Having come from a field where collaboration and stakeholder engagement is just starting to catch on, I am astounded by the level of cooperation underway in the health field here in Colorado and throughout the country. I joined Spark in February after helping lead Colorado’s largest “open source” policy development process in the form of Colorado’s Water Plan. After a decade of engagement across eight regional groups and a statewide group involving 400 stakeholders, we were able to bring in over 30,000 more voices and complete Colorado’s first water plan by Coloradans and for Coloradans. This collaborative approach was not easily adopted; the natural resource word has traditionally been litigious due to competing objectives. The competing needs of the environment, industry, recreational enthusiasts, cities, and agriculture led to deep fissures that took leadership, money, time, and a careful planning process to close. In the end, however, we reached consensus across the stakeholders in Colorado, but without engaging stakeholders to develop the content and keep a balanced process, Colorado’s Water Plan would just be another document gathering dust.

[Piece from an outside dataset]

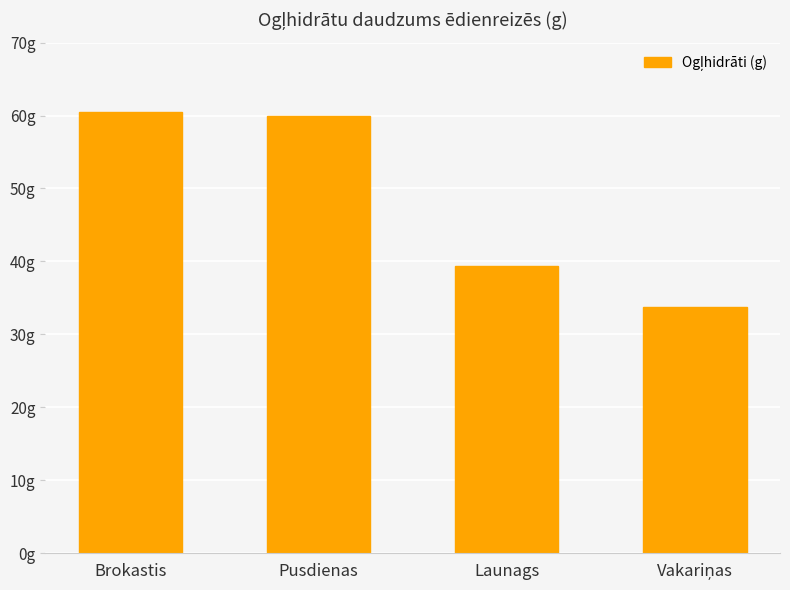

The chart shows a value of 65.2 at Launags. True or false?

False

While working on the water plan, bringing people together to form and believe in a common vision was difficult. In contrast, in the field of health it is often on the path to accomplish the work where the challenges truly begin. For instance, Spark is engaged in two projects with the Colorado Department of Health Care Policy and Finance. The purpose of the first project is to improve the quality of care for people with long-term disabilities and the elderly through the newly formed Community Living Quality Improvement Committee (CLQIC), which includes individuals who are disabled, the elderly, and parents of disabled young adults in addition to advocates, service providers, and experts. These voices, the “consumers” of health services, keep these conversations grounded in reality and bring a sense of urgency to solving the real and long standing issues facing these communities. Despite the myriad perspectives brought to the table by these voices, the vision for the project was unanimously adopted: With person and family centeredness as a foundation, the CLQIC envisions a Colorado where consumers and families have the necessary information, access to services, and quality of care needed to remove barriers that prohibit individuals from being able to embrace the life they choose. However, coming to consensus on how to achieve that vision is more difficult.

This might be a tad extreme, but you catch our drift.

The second project seeks to build an action strategy to implement telehealth across Colorado. Spark is reaching out to professionals (e.g., doctors, nurse practitioners, insurers, academics), as well as patients to determine how telehealth should be implemented. We will interview those currently receiving telehealth services, and those who are not, but are in great need. As with the CLQIC, everyone agrees on the need to expand telehealth, but not exactly how to do it.

In both examples, it is clear that the hard work starts not with finding a common purpose, but with exposing the differences that lie beneath the surface. As professionals, we each bring our own perspectives of what is possible and who should be doing the work. We each worry about the staffing and funding needed to support our respective organizations. We each hope to justify the hard work we’ve done throughout the years by continuing to keep that work going. We are vested in the current system, and the changes we would like to make are often incremental and safe. Consensus in this context can lead to the lowest common denominator, which results in little change. If we keep doing what we’ve been doing, then we will get the same results!

In both of these projects, it is clear that the vested interests of professionals can only bring the dialogue so far. Oftentimes we struggle to bring the disabled, or elderly, or youth, or busy parents, or people who speak a different language, or so many other groups of people that can be hard to reach. However, it is the voice of those who receive or will receive services that can ensure that the work is patient centered and is truly aimed at making a positive difference in people’s lives. This is the binding agent that pulls the subsurface fissures back together. The outcomes that result from involving those on the ground are worth the effort it takes to bring them to the table. That is why when Spark takes on a project – whether it’s health, natural resources, education, nuclear security, or some other topic, we try to make sure this simple lesson is forefront in the design of the work. We developed an equity toolkit for us to turn to and have made it public so that everyone can have the practical tools to implement this simple lesson: If the people whose lives an initiative could truly effect are involved in developing solutions for a project, and those voices are wielded to help the professionals FEEL the potential and get re-connected to why they got involved in a particular field in the first place, then you will develop actions that will make a meaningful difference.